I still have plenty of ideas for ways to report interesting facts using those stats but it’s already clear to me that it’s too slow to be used for big PPAs like this one. It’s very new, so I’m not overly concerned at this point. I will experiment with smaller PPAs in the coming days, and report back.


Chromium translations dashboard

January 3, 2011 5 comments

Two weeks ago, I noticed that the Chromium translations page on Launchpad showed way more green than usual. For me, “green” meant that translations come from the upstream tree. I was quite surprised to see so many strings turned green overnight, even for completely new langs and for templates I knew upstream already said they can’t take.
I quickly checked the output logs of my converter, fearing the worst, fortunately there was nothing wrong with it. I scanned the Launchpad-Translators mailing list and found it was an improvement. I read it twice, and I still don’t see what the benefit for Chromium could be. Obviously, Chromium will not move to Launchpad, not even its translations. What Launchpad gets is a gettext export, using my converter as a bidirectional gateway with the native format (Grit) living in the upstream tree, and I still don’t see that tree imported into Launchpad either (dozens nested svn and git trees, controlled by a py script called gclient managing the modular dependencies). After giving it more thoughts, I realized the old colors were more useful for my very particular use case, so I needed them back, somehow.

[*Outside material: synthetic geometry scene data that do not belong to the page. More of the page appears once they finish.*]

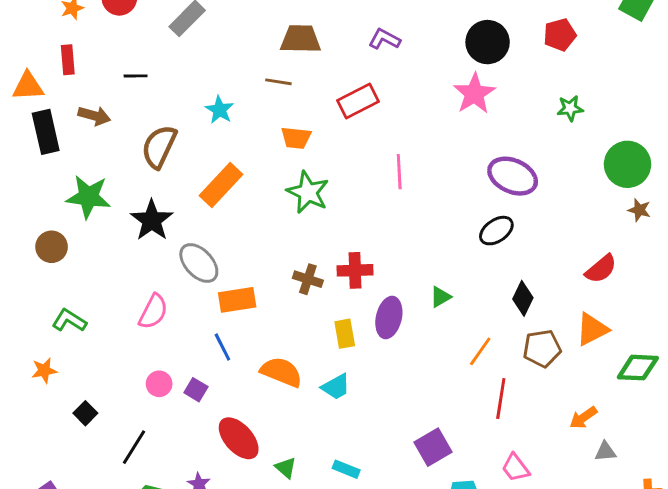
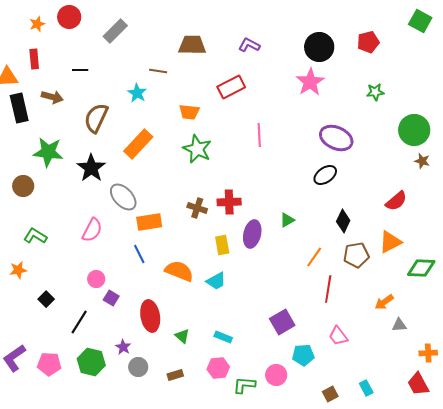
brown line: (278, 82) -> (158, 71), moved
purple square: (196, 390) -> (111, 298), moved
red ellipse: (239, 438) -> (150, 316), turned 32

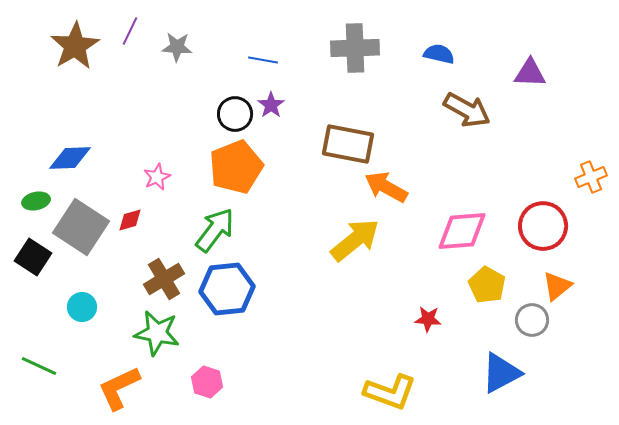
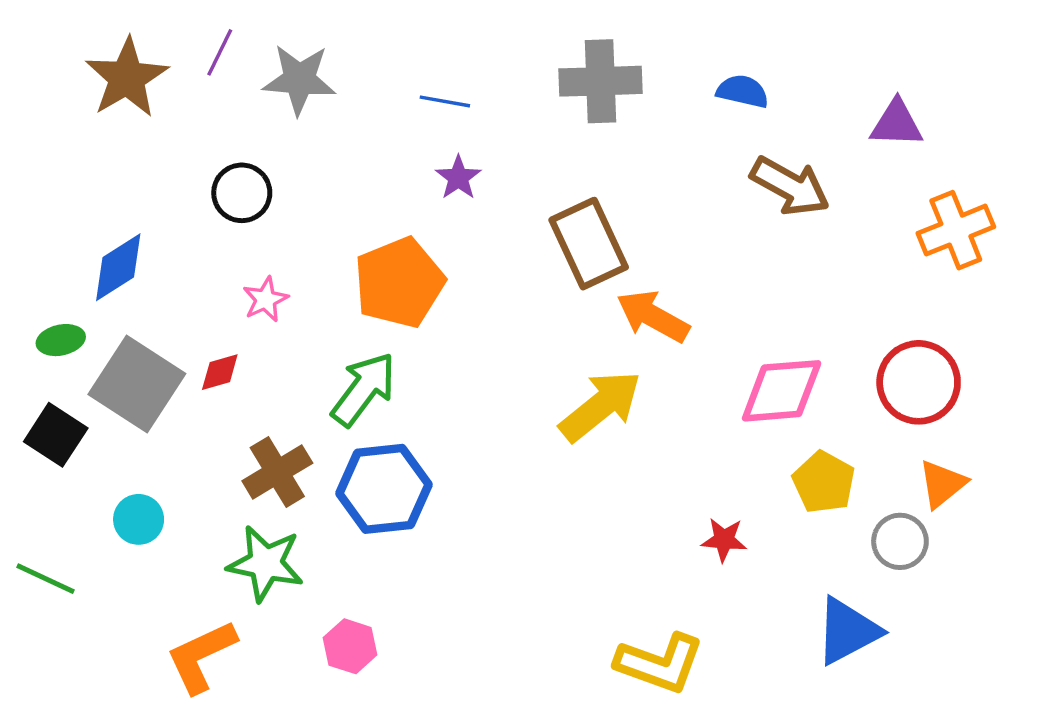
gray star: (177, 47) -> (299, 79), size x1.4
black circle: (235, 114) -> (242, 193), moved
brown rectangle: (348, 144) -> (589, 244), turned 54
blue diamond: (70, 158) -> (118, 267), turned -30
orange cross: (591, 177) -> (956, 230), moved, size x1.4
green line: (39, 366) -> (46, 579), moved

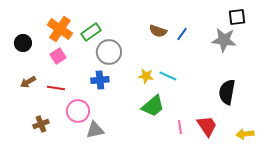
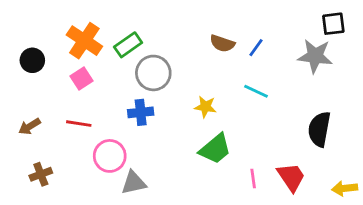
cyan line: (168, 76) -> (256, 91), moved
brown arrow: (28, 82) -> (30, 126), moved
brown cross: (41, 124) -> (41, 174), moved

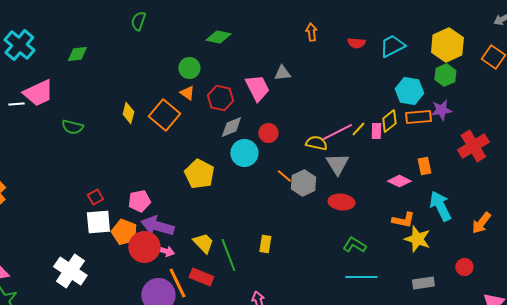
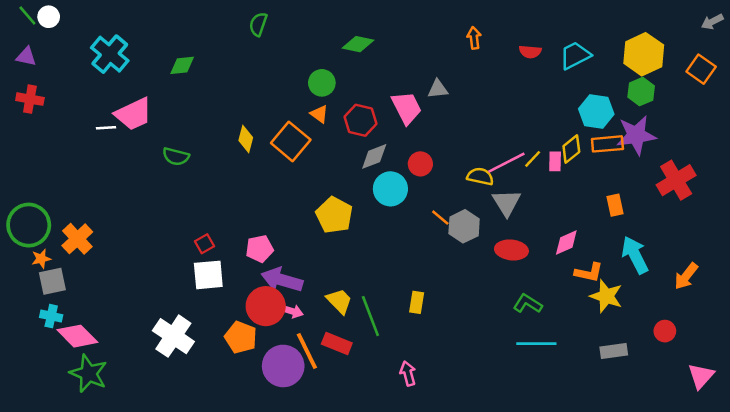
purple star: (441, 110) -> (636, 135), size x1.5
pink diamond: (399, 181) -> (566, 242), moved, turned -50
orange pentagon: (124, 232) -> (241, 337), moved

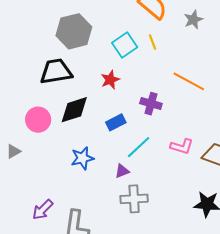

My first idea was to use the Launchpad API, which I use in other projects, but it quickly proved a dead end. The next idea was to directly hook that up into my converter, which is seeing all the strings after all, so it was the right place to extract figures from, and, why not, create a nice dashboard.

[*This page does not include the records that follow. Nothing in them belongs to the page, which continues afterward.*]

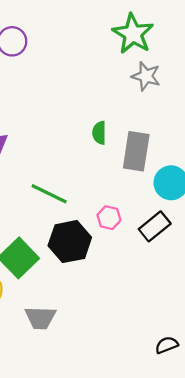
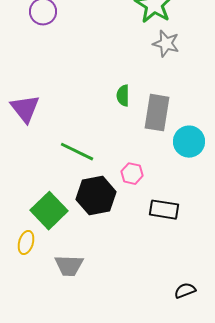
black rectangle: (155, 226) -> (164, 210), moved, turned 48

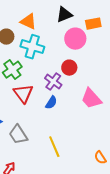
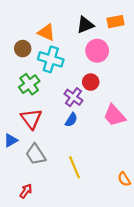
orange rectangle: (93, 24) -> (115, 22), moved
red triangle: (23, 94) -> (31, 119), moved

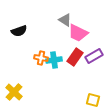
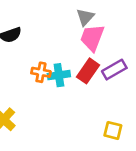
gray triangle: (65, 20) -> (85, 17), moved, turned 40
pink trapezoid: (78, 33) -> (92, 38), turned 85

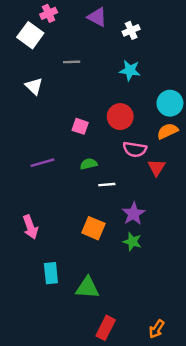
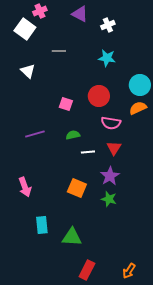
red triangle: (157, 168) -> (114, 148), moved

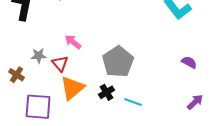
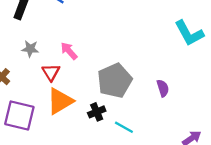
gray star: (39, 56) -> (30, 49), moved
purple semicircle: (189, 62) -> (163, 88), moved, turned 35

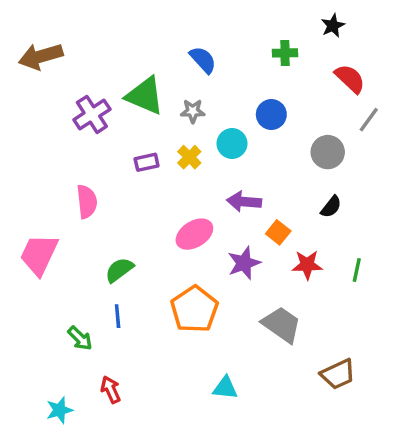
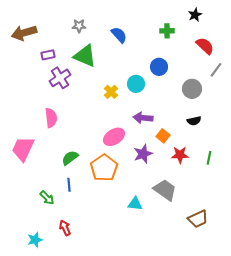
gray star: (193, 111) -> (79, 26), moved
purple cross: (92, 114) -> (60, 78), moved
purple rectangle: (147, 162) -> (48, 55), moved
black semicircle: (331, 207) -> (194, 121), turned 40
orange pentagon: (194, 309) -> (104, 168), moved
cyan triangle: (225, 388) -> (135, 204), moved

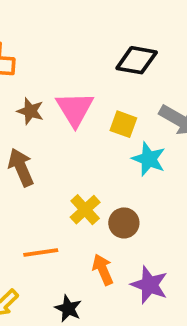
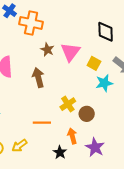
black diamond: (137, 60) -> (106, 32), turned 70
cyan star: (149, 159) -> (104, 83), turned 30
black star: (68, 308) -> (60, 152), moved

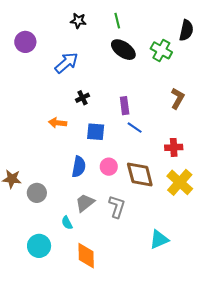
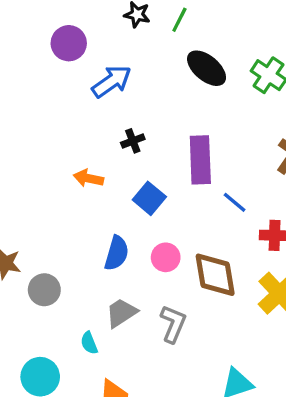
green line: (117, 21) -> (179, 20), moved, turned 35
purple circle: (25, 42) -> (69, 43), moved
purple rectangle: (125, 106) -> (200, 160), size x1.6
blue line: (135, 128) -> (235, 202), moved
blue square: (96, 132) -> (149, 198), turned 30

I went on, added more Python code to my already pretty long converter, played with some CSS gradients and created this:

(click on the image to see it completely)

This page lives there and is updated daily.

A few comments:

  1. I’m not a web designer. The page looks nice to me in Chromium, but is probably ugly or broken in other browsers. If you have ideas to improve it, please ping me.
  2. This page also reports conversion errors (meaning rejected strings), which are not visible in Launchpad as Rosetta has no way of knowing there’s a problem with those strings. If you are a translator of one of those listed langs, please go fix it 🙂
  3. The numbers are taken at the end of the conversion chain, meaning all non-red strings successfully passed all the sanity checks and should end-up in the debs.
  4. Once strings are visible in this page, they will be in the next daily build. An almost instant reward for translators.
  5. I don’t have a “Need Review” category, obviously, Launchpad doesn’t export those strings.
  6. Completely new langs (declared in Launchpad but for which there’s no string yet) are not visible here (6 langs have 0 strings at the moment), you need to land at least one string.
  7. If you look closely at both screenshots, some numbers differ, like for Spanish. 0 missing in LP, 1 in my dashboard. It’s caused by the asynchronous export of Launchpad, it always arrives too late compared to the daily build, skipping a cycle. Too bad. It would be nice to be able to schedule that export (like 1h before I kick off a build). EDIT: Spanish was a bad example, that one string is in fact bogus (it’s listed at the top of the page, so it has been rejected). That’s a better example of my 2nd and 3rd points combined.

the goal remains the same, eradicate the red, and land a maximum of strings upstream (less blue and purple).